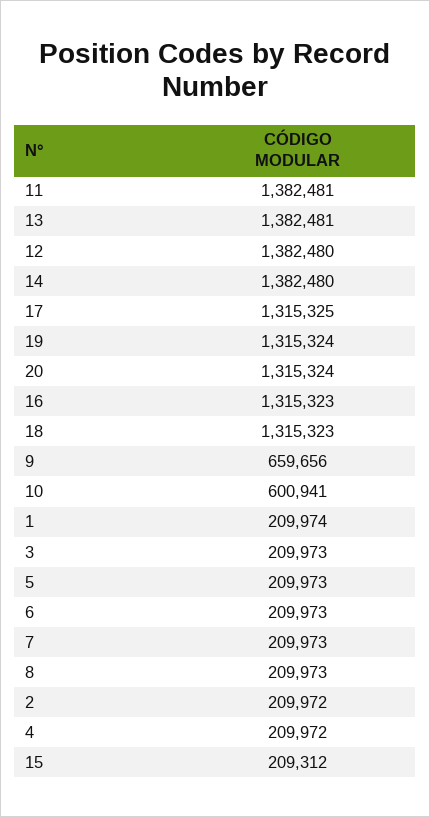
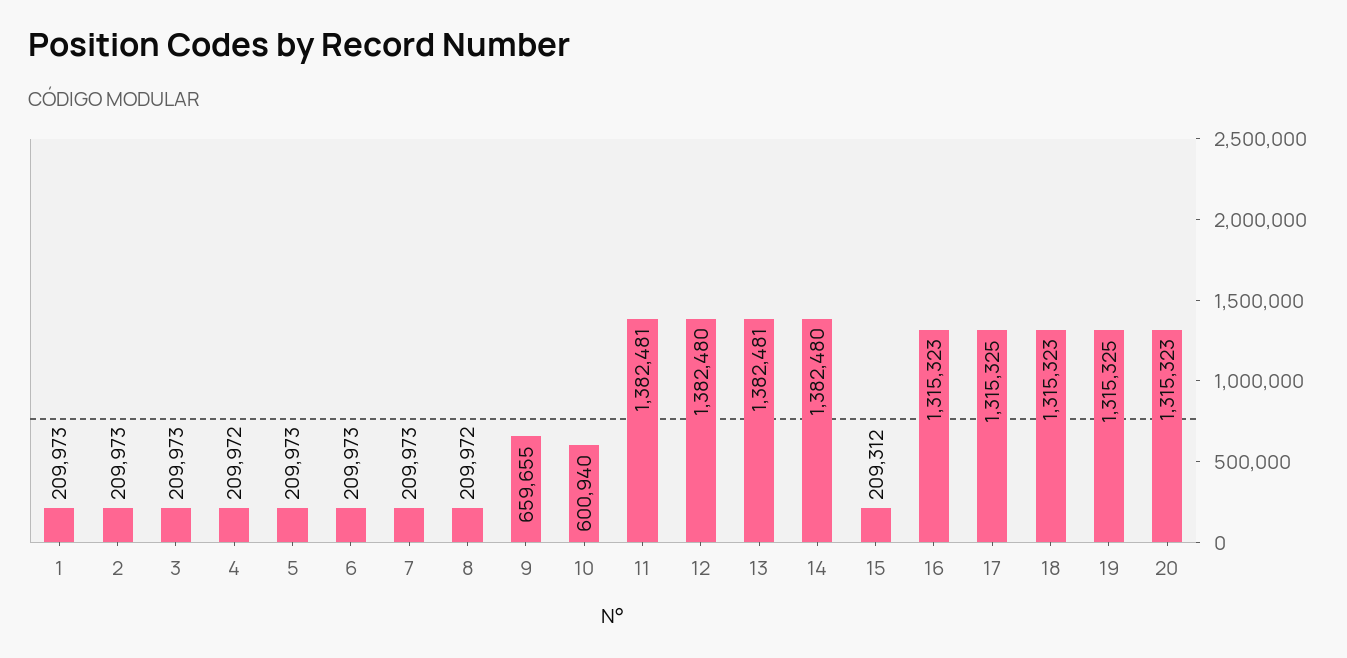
19: 1315324 -> 1315325
20: 1315324 -> 1315323
9: 659656 -> 659655
10: 600941 -> 600940
1: 209974 -> 209973
8: 209973 -> 209972
2: 209972 -> 209973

Directive: Should the entries hold any pictures, please omit those and print the remaining text exactly.

Answer for the task:
19: 1315324 -> 1315325
20: 1315324 -> 1315323
9: 659656 -> 659655
10: 600941 -> 600940
1: 209974 -> 209973
8: 209973 -> 209972
2: 209972 -> 209973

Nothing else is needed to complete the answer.